Weekly Market Outlook - Higher Highs Hit, But Higher Hurdles Ahead

We are going to take a look at a daily chart of the S&P 500, but only to show you something important you wouldn't have seen otherwise. That's the Arms Index, or TRIN Index, for the NYSE compared to the S&P 500. More specifically, we're comparing the S&P 500 to a moving average of the Arms Index.

The Q&D version of why the TRIN's moving average matters: The indicator is a comparison of the market's breadth (advancer versus decliners) to it depth (up volume versus down volume). As long as the two are balanced, the current market trend should remain in place and the TRIN's moving average line should be holding steady somewhere around 1.0. If things start to become imbalanced between breadth and depth though, that often means convictions are changing. That usually corresponds with a change in direction of the Arms Index. As you can see on the bottom half of the chart below, the TRIN Index fell to a multi-month low in November, and even though the S&P 500 itself has continued to rise, the Arms Index has started to rise as well. This isn't what the bulls want to see, as it suggests the volume behind the rally is waning even if breadth, or participation, isn't doing the same.

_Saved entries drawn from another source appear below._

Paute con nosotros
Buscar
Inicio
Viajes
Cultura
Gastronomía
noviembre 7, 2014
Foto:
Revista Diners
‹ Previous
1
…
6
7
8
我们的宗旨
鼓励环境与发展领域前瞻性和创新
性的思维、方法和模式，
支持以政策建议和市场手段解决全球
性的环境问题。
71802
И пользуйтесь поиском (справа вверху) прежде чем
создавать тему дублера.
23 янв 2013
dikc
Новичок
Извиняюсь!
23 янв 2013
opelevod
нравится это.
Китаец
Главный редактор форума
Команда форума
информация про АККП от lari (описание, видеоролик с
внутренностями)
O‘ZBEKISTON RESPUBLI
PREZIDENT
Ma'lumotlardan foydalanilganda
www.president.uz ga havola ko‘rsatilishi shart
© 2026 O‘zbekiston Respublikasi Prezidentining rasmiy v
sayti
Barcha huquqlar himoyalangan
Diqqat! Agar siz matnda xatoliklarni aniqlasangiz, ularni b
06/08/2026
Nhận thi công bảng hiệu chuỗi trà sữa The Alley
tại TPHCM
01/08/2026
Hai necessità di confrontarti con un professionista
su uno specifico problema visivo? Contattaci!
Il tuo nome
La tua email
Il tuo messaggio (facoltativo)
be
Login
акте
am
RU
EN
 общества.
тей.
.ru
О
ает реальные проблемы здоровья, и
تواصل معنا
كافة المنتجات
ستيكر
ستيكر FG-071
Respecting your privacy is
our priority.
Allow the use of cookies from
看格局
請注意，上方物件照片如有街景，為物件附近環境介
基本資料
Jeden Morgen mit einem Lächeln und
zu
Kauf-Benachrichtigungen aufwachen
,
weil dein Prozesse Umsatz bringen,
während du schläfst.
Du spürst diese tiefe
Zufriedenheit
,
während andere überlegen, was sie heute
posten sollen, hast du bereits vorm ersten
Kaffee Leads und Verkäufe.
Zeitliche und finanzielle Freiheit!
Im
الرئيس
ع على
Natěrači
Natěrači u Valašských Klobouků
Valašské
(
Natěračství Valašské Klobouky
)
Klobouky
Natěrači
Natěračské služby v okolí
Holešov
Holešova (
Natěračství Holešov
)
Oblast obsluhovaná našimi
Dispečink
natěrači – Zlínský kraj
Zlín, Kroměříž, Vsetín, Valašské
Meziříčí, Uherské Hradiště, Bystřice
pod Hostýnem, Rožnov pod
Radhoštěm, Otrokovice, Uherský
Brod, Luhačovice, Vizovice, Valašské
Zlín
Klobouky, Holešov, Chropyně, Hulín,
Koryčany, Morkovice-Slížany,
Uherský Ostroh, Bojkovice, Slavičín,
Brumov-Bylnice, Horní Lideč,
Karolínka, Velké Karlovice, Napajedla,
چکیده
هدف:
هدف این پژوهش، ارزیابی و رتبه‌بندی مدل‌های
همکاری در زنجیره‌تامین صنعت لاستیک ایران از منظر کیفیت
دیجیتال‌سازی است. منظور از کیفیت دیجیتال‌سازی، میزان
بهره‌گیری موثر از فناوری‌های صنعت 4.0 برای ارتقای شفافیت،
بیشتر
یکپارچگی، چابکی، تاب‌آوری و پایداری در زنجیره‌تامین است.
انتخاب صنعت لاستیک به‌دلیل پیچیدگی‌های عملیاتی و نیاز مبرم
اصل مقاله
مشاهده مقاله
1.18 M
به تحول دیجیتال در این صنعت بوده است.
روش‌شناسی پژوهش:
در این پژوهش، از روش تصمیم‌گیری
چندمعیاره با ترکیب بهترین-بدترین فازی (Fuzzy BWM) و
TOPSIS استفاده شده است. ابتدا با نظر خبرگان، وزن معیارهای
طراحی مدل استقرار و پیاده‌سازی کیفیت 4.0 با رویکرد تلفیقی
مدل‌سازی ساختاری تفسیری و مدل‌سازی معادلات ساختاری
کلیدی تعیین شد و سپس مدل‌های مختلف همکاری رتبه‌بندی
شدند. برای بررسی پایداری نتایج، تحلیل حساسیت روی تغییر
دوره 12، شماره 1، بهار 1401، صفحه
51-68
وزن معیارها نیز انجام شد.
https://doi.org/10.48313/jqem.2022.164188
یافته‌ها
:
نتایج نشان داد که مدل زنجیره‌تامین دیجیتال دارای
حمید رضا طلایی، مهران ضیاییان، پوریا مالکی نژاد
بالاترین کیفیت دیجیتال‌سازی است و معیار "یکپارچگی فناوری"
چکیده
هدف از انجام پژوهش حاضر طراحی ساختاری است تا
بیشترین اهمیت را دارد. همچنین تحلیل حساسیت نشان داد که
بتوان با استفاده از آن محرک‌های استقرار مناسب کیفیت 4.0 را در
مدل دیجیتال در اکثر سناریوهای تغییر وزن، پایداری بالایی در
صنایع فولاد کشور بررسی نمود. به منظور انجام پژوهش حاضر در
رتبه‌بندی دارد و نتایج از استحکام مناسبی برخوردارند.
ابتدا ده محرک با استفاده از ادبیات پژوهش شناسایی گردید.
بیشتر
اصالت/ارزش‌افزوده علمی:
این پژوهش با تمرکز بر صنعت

S&P 500 Daily Chart, with NYSE Arms Index/TRIN Moving Average

Source: TradeNavigator

It's too soon to sound the alarm bells based on the Arms Index trend just yet. But, after more than a couple of months of upward traction, it's not too soon to wonder if things aren't exactly as bullish as they seem on the surface. That's especially the case given how overbought the broad market is at this time.